Cell proliferation was assessed using the AlamarBlue assay (Thermo Fisher Scientific, Waltham, MA, USA) according to the manufacturer’s protocol. Briefly, 1 × 106 cells were seeded per well in a 24-well plate and allowed to adhere. Cells were then covered with experimental scaffold groups or control and cultured for three days. Cell metabolic activity, indicative of cell proliferation, was determined by measuring fluorescence intensity (Ex/Em: 530 nm/590 nm) using a fluorescence reader (BioTek®, Winooski, VT, USA).

2.8. Live/Dead Staining

A dual fluorescent staining solution (1 µL) comprising 100 µg/mL of acridine orange and 100 µg/mL of ethidium bromide (AO/EB, Sigma, St. Louis, MO, USA) was used to differentiate between living and dead cells. Cells exposed to scaffolds with and without VPA were stained with the solution. The cells were analyzed, documented, and quantified using a Nikon Eclipse Ti fluorescence microscope (Nikon, Tokyo, Japan).

(Data listing):
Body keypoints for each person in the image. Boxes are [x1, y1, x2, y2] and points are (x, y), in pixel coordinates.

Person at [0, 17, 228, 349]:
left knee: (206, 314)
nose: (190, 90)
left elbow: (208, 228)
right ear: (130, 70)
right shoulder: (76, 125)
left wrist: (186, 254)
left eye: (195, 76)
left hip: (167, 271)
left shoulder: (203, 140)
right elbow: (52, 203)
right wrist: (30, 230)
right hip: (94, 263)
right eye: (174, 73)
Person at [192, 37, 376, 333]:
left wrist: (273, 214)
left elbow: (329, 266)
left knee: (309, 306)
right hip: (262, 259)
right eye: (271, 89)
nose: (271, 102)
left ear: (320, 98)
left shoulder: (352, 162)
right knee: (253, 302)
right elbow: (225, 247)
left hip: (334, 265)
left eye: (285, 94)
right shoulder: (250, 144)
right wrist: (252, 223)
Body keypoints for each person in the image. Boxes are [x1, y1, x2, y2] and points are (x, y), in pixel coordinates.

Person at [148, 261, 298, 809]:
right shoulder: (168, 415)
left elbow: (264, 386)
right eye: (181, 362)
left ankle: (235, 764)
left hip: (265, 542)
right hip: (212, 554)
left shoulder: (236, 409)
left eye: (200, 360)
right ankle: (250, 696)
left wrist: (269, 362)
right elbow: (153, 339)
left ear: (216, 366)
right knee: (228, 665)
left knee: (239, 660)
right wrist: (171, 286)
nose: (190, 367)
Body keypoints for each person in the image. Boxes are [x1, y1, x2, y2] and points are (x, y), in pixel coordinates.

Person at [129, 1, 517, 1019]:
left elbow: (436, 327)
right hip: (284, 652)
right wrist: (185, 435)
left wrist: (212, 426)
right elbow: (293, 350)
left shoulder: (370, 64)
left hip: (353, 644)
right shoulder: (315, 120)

(Your assignment): Carry on the methods text about the cell proliferation and live/dead staining assays, picking up right after its final sentence.

(Response to the exercise):
2.9. Characterization of hBMSCs in CH-G Scaffolds by Scanning Electron Microscopy

A Scanning Electron Microscope (SEM) (JSM-6360LV SEM; Jeol, Tokyo, Japan) was used to assess the morphological alterations in the scaffold cells. The SEM analysis of the materials was followed by photography. The scaffolds with or without VPA were then placed over the cells and incubated for three days. For each sample, digital pictures were acquired at a 1000× magnification.

2.10. Alkaline Phosphatase (ALP) Quantification Assay and Staining

Using a quantification kit and a stating kit (BioVision ALP activity colorimetric assay; Bio Vision, Inc., Milpitas, CA, USA) following the manufacturer’s instructions, the metabolic activity at 9 and 14 days was evaluated and absorbance was read at 405 nM using fluorescence reader (BioTek®, Winooski, VT, USA).
Furthermore, the ALP staining was assessed on day 9 of hBMSC differentiation. Cells were washed with phosphate-buffered saline and fixed in acetone/citrate buffer for 5 min at room temperature. Following fixation, cells were incubated with Naphthol AS-TR phosphate substrate and Fast Red solutions (0.417 mg/mL) (Sigma-Aldrich (St. Louis, MO, USA)), for 1 h at room temperature. After thorough washing with water, ALP-positive cells were visualized and imaged under a microscope.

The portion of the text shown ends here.